As your topic does not relate directly to the installation or operation of the IDE it has been moved to the Programming Questions category of the forum
Please post your full sketch, using code tags when you do
In my experience the easiest way to tidy up the code and add the code tags is as follows
Start by tidying up your code by using Tools/Auto Format in the IDE to make it easier to read. Then use Edit/Copy for Forum and paste what was copied in a new reply. Code tags will have been added to the code to make it easy to read in the forum thus making it easier to provide help.

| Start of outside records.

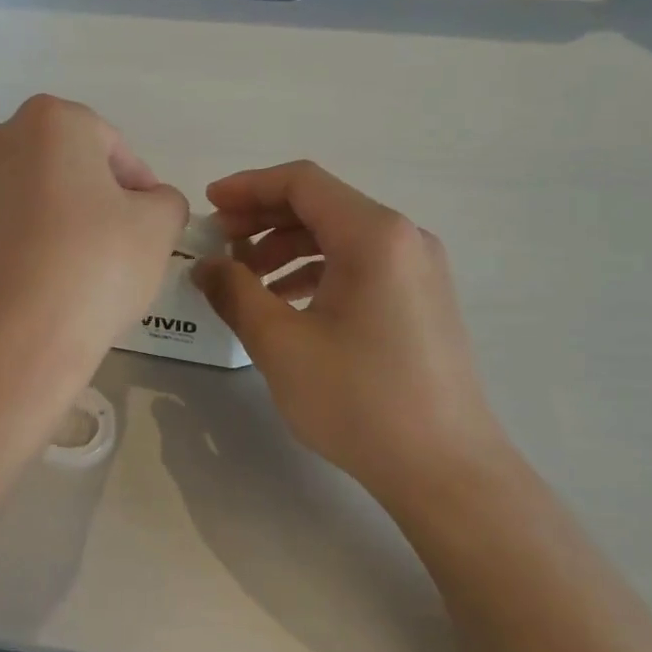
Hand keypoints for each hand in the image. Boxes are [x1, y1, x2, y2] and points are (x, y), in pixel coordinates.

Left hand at [0, 95, 186, 374]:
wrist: (18, 340)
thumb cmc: (96, 267)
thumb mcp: (160, 226)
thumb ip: (165, 200)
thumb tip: (149, 204)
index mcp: (51, 121)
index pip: (110, 144)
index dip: (137, 184)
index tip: (148, 223)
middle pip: (61, 164)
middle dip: (89, 195)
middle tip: (114, 242)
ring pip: (24, 195)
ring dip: (50, 218)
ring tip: (71, 268)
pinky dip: (14, 244)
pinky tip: (32, 281)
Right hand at [192, 161, 512, 499]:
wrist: (444, 468)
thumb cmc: (358, 399)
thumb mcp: (280, 344)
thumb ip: (236, 293)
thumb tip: (206, 266)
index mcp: (374, 235)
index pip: (302, 183)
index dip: (248, 187)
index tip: (209, 206)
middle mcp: (404, 238)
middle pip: (322, 206)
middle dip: (264, 219)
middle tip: (220, 245)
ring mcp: (420, 270)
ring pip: (341, 237)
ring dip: (288, 249)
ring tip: (247, 282)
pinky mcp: (422, 300)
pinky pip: (361, 266)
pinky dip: (317, 273)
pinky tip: (287, 306)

ld is the linker. Go to Definition will take you to the header. So that's there, and your .ino will compile, because by including the header, you're saying, "There's going to be a function named this, and it's going to take these parameters with these types." However, #include will let you grab any file from anywhere; if you find yourself "reaching", that might be the first clue that something is wrong.

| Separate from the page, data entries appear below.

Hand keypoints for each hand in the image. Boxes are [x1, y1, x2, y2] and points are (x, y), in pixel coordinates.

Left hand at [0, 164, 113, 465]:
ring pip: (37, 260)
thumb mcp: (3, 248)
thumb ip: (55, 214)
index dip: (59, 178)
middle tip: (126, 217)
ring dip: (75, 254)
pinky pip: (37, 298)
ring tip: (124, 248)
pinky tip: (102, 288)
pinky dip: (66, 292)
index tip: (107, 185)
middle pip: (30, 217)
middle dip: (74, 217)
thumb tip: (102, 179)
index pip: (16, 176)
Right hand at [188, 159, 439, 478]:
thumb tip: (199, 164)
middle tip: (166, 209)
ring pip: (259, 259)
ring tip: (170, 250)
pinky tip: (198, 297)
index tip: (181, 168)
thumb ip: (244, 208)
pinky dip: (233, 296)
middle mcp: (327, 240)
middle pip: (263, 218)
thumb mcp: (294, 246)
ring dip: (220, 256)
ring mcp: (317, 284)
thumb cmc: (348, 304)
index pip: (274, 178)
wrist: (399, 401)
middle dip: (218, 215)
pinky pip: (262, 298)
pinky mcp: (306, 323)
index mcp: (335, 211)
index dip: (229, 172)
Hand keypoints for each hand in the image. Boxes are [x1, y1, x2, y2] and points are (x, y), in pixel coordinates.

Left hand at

You've gotten past the compile stage, and you have a module for your .ino(s), and each one of the library files you used (both board platform libraries like WiFi and third-party libraries like ArduinoJson). Now the linker's job is to "connect the dots", and you get the errors: "They said there was going to be this function with this signature, and it's not here," twice. Did you ever compile the code -- the actual implementation -- that goes with that header?
Looks like the code is some variant of kyber, and the header is kem.h -- the signatures are a bit different. The corresponding implementation is kem.c, which itself includes a bunch of headers with their own implementations, all in the same directory. They all need to be compiled.
If you place that directory under a directory in your sketch named src, then the arduino-cli back-end will find them and try to compile everything. For example, you could try moving the whole Git repo
kyber786v0.1_test
src
kyber
ref
(all source files here)
Then the header would be used with
#include "src/kyber/ref/kem.h"
However, this very well may not "just work". There are some specific instructions to build this, which may not be applied when arduino-cli builds it. But who knows -- it's worth a try.